The live score above pulls today's forecast and runs it through StarCast's scoring model, factoring in cloud cover, moon illumination, Bortle class, humidity, and atmospheric transparency. Above 70 is an excellent night for astrophotography. Below 40, conditions are poor. The score updates daily.
What makes Bishop good for astrophotography?
Bishop sits at 4,150 feet in the Owens Valley — the deepest valley in the continental United States — flanked by the Sierra Nevada to the west and the White-Inyo Mountains to the east. This geography creates one of the most dramatic vertical landscapes in North America: within 15 miles of Bishop, the terrain rises from 4,000 feet on the valley floor to over 14,000 feet at the Sierra crest, including Mount Tom, Mount Humphreys, and access routes toward Mount Whitney. The Ancient Bristlecone Pine Forest in the White Mountains east of Bishop — home to the oldest living trees on Earth, some exceeding 5,000 years old — is a premier astrophotography destination with Bortle Class 2 skies at 10,000 to 11,000 feet elevation.
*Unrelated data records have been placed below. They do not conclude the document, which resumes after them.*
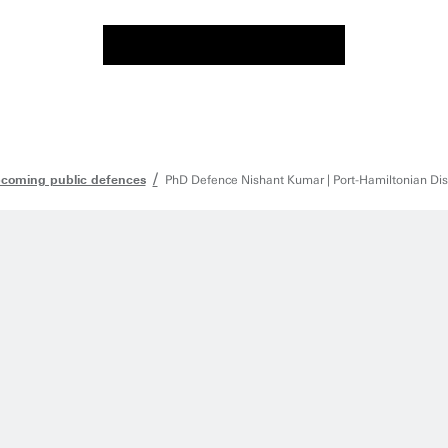
coming public defences
PhD Defence Nishant Kumar | Port-Hamiltonian Dis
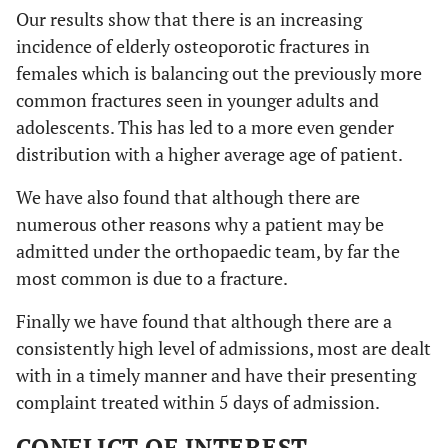
Our results show that there is an increasing
incidence of elderly osteoporotic fractures in
females which is balancing out the previously more
common fractures seen in younger adults and
adolescents. This has led to a more even gender
distribution with a higher average age of patient.
We have also found that although there are
numerous other reasons why a patient may be
admitted under the orthopaedic team, by far the
most common is due to a fracture.
Finally we have found that although there are a
consistently high level of admissions, most are dealt
with in a timely manner and have their presenting
complaint treated within 5 days of admission.
CONFLICT OF INTEREST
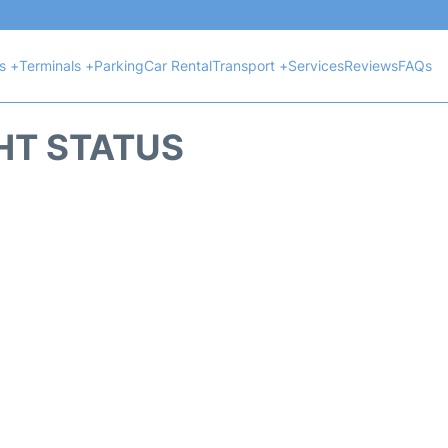
ts +
Terminals +
Parking
Car Rental
Transport +
Services
Reviews
FAQs
GHT STATUS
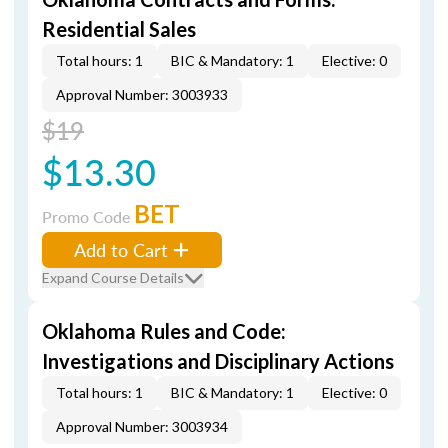
Residential Sales
Total hours: 1
BIC & Mandatory: 1
Elective: 0
Approval Number: 3003933
$19
$13.30
BET
Promo Code
Add to Cart
Expand Course Details
Oklahoma Rules and Code:
Investigations and Disciplinary Actions
Total hours: 1
BIC & Mandatory: 1
Elective: 0
Approval Number: 3003934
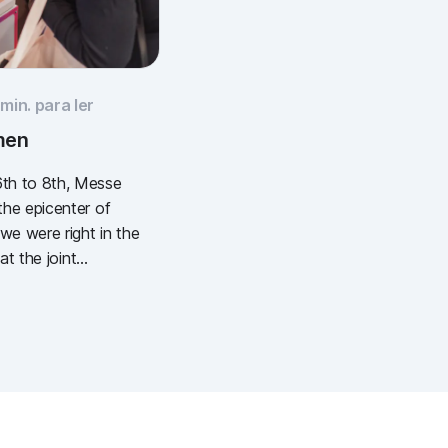
min. para ler
men
th to 8th, Messe
he epicenter of
e were right in the
at the joint
European Wound
) and the DEWU
), we showcased
l wound
It was intense, it
stically of popcorn,
hing: inspiring.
Bishop's small size and Owens Valley isolation mean Bortle Class 3 to 4 darkness begins at the edge of town. The Alabama Hills near Lone Pine to the south offer sculpted granite boulder foregrounds.
When is the Milky Way visible near Bishop?
The galactic core is visible from late February through late October at Bishop's latitude. The Ancient Bristlecone Pine Forest is accessible from late spring through October (road conditions permitting). Prime astrophotography season runs April through October, with the bristlecone forest most accessible and productive from June through September. The Owens Valley's extremely low humidity and high clear-sky frequency — a function of its position in the Sierra Nevada rain shadow — make it one of the most productive astrophotography regions in the western United States. High-country Sierra locations above Bishop open after snowmelt in late June and provide extraordinary alpine foregrounds. New moon windows in June and July are peak targets combining the highest galactic core altitude with the best conditions.